Man pleads guilty to murder charge stemming from Eagan teen’s death
Court records show a Burnsville man who was arrested in connection to the death of an Eagan teen who overdosed has now pleaded guilty to one of the charges filed against him.
According to the court register, Jamal Adan, 30, entered a guilty plea to one count of third-degree aiding and abetting murder by selling, giving or distributing a controlled substance during a hearing on February 15 as part of a plea agreement.
Previously, Adan had a jury trial scheduled to begin on Monday, April 3. A sentencing hearing has now been scheduled for the morning of May 15.
Adan had also been charged with third-degree aiding and abetting for selling a controlled substance.
As previously reported by 5 EYEWITNESS NEWS, Adan, as well as Sadiq Aden Isack, were each charged in connection to the death of 16-year-old Hunter Carlson.
Eagan police were called to a home on the morning of Jan. 28, 2021, after Carlson’s mother found him unresponsive in his bed. Efforts to resuscitate Carlson were unsuccessful and he was pronounced dead.
Police learned that Carlson had been experimenting with Percocet and had ingested Percocet with a teenage neighbor the night before.
Investigators found that the neighbor had bought the Percocet from Adan and Isack, as he had been for a month or two.
Carlson’s death was ruled as a result of positional asphyxia complicating acute fentanyl toxicity, and a pill fragment was found in the room.

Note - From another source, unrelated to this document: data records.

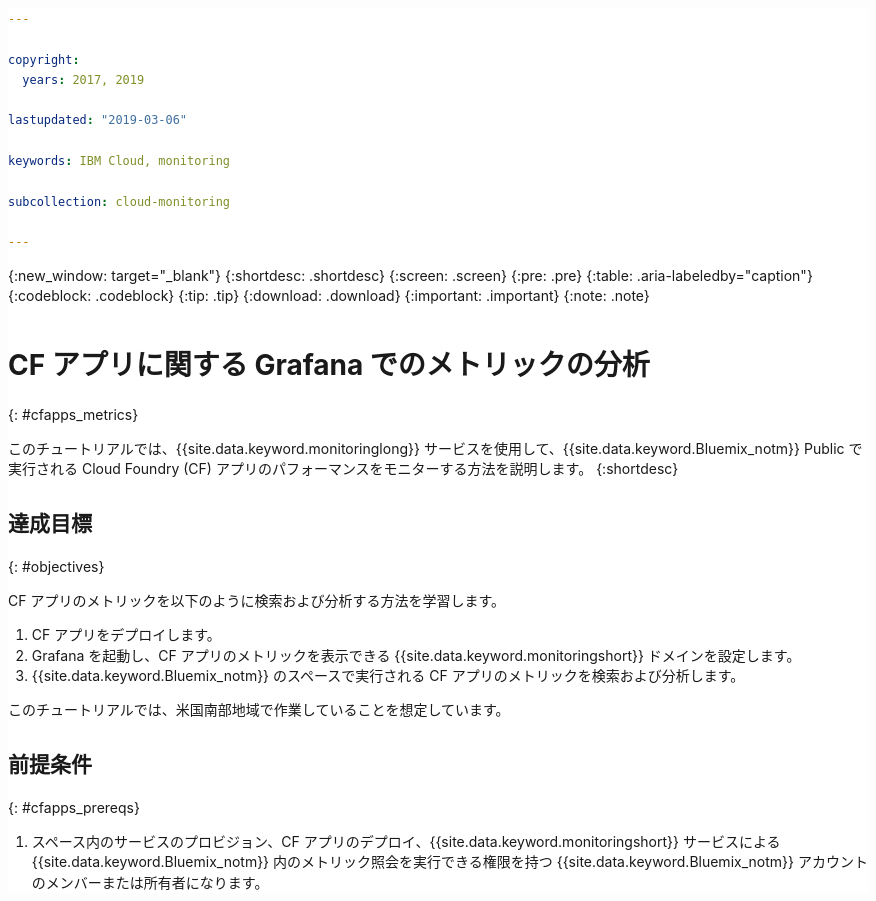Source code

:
 ```yaml
---

copyright:
  years: 2017, 2019

lastupdated: "2019-03-06"

keywords: IBM Cloud, monitoring

subcollection: cloud-monitoring

---
```


{:new_window: target="_blank"}
{:shortdesc: .shortdesc}
{:screen: .screen}
{:pre: .pre}
{:table: .aria-labeledby="caption"}
{:codeblock: .codeblock}
{:tip: .tip}
{:download: .download}
{:important: .important}
{:note: .note}


# CF アプリに関する Grafana でのメトリックの分析
{: #cfapps_metrics}

このチュートリアルでは、{{site.data.keyword.monitoringlong}} サービスを使用して、{{site.data.keyword.Bluemix_notm}} Public で実行される Cloud Foundry (CF) アプリのパフォーマンスをモニターする方法を説明します。 
{:shortdesc}


## 達成目標
{: #objectives}

CF アプリのメトリックを以下のように検索および分析する方法を学習します。

1. CF アプリをデプロイします。
2. Grafana を起動し、CF アプリのメトリックを表示できる {{site.data.keyword.monitoringshort}} ドメインを設定します。
3. {{site.data.keyword.Bluemix_notm}} のスペースで実行される CF アプリのメトリックを検索および分析します。

このチュートリアルでは、米国南部地域で作業していることを想定しています。


## 前提条件
{: #cfapps_prereqs}

1. スペース内のサービスのプロビジョン、CF アプリのデプロイ、{{site.data.keyword.monitoringshort}} サービスによる {{site.data.keyword.Bluemix_notm}} 内のメトリック照会を実行できる権限を持つ {{site.data.keyword.Bluemix_notm}} アカウントのメンバーまたは所有者になります。

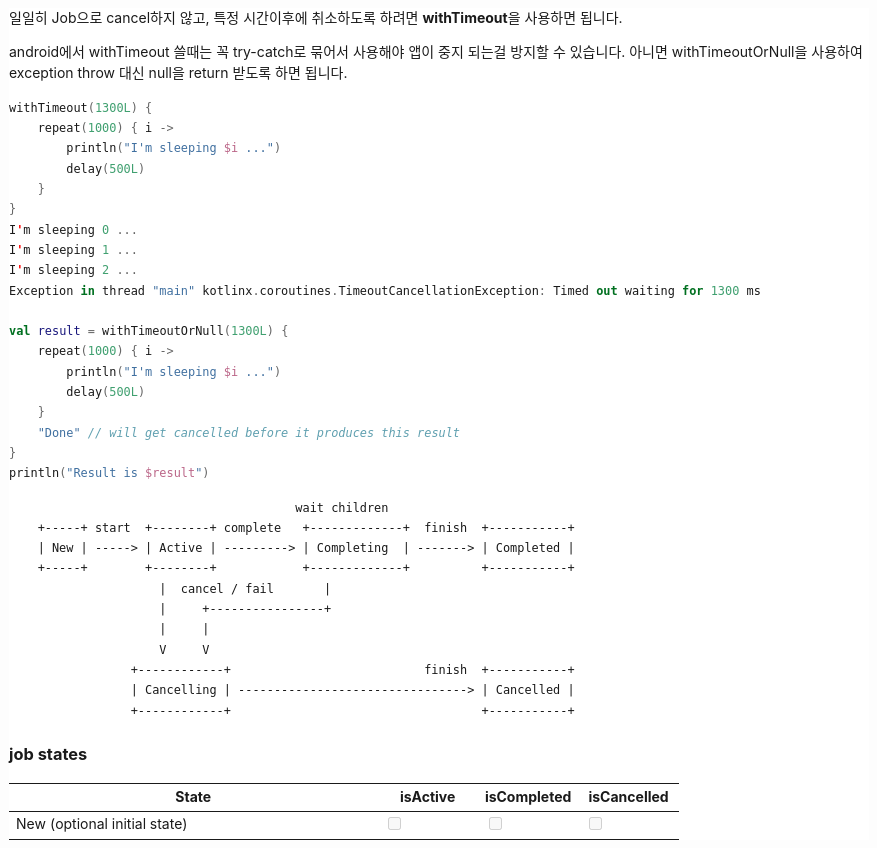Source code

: 일일히 Job으로 cancel하지 않고, 특정 시간이후에 취소하도록 하려면 **withTimeout**을 사용하면 됩니다.

android에서 withTimeout 쓸때는 꼭 try-catch로 묶어서 사용해야 앱이 중지 되는걸 방지할 수 있습니다. 아니면 withTimeoutOrNull을 사용하여 exception throw 대신 null을 return 받도록 하면 됩니다.

```kotlin
withTimeout(1300L) {
    repeat(1000) { i ->
        println("I'm sleeping $i ...")
        delay(500L)
    }
}
I'm sleeping 0 ...
I'm sleeping 1 ...
I'm sleeping 2 ...
Exception in thread "main" kotlinx.coroutines.TimeoutCancellationException: Timed out waiting for 1300 ms

val result = withTimeoutOrNull(1300L) {
    repeat(1000) { i ->
        println("I'm sleeping $i ...")
        delay(500L)
    }
    "Done" // will get cancelled before it produces this result
}
println("Result is $result")
```

```
                                        wait children
    +-----+ start  +--------+ complete   +-------------+  finish  +-----------+
    | New | -----> | Active | ---------> | Completing  | -------> | Completed |
    +-----+        +--------+            +-------------+          +-----------+
                     |  cancel / fail       |
                     |     +----------------+
                     |     |
                     V     V
                 +------------+                           finish  +-----------+
                 | Cancelling | --------------------------------> | Cancelled |
                 +------------+                                   +-----------+
```

### job states
<table>
  <colgroup>
    <col />
    <col width="15%" />
    <col width="15%" />
    <col width="15%" />
  </colgroup>
  <thead>
    <tr class="header">
      <th>State</th>
      <th>isActive</th>
      <th>isCompleted</th>
      <th>isCancelled</th>
    </tr>
  </thead>
  <tbody>
    <tr>
      <td markdown="span">New (optional initial state)</td>
      <td markdown="span"><input type="checkbox" class="task-list-item-checkbox" disabled /></td>
      <td markdown="span"><input type="checkbox" class="task-list-item-checkbox" disabled /></td>
      <td markdown="span"><input type="checkbox" class="task-list-item-checkbox" disabled /></td>
    </tr>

According to the criminal complaint, officers found Adan, Isack and a third male in a Burnsville motel room on Feb. 13, 2021. Inside the motel, officers also found a baggie of blue pills similar to the fragment found in Carlson’s room. Additionally, phone records showed messages between Isack, Adan and the neighbor teen.
When the Minnesota Bureau of Criminal Apprehension tested the pills found in the motel room and the fragment found in Carlson’s room, they both tested positive for fentanyl.
The attorney’s office says prosecutors tried to have the neighbor teen certified as an adult in connection to Carlson’s death. However, that was denied by the court and the teen instead pleaded guilty to third-degree murder on Jan. 6 as an extended juvenile jurisdiction, where he was placed on juvenile probation until he is 21. The teen will avoid a seven-year (86-month) prison sentence as long as he completes his juvenile sentence.
Authorities have been searching for Isack.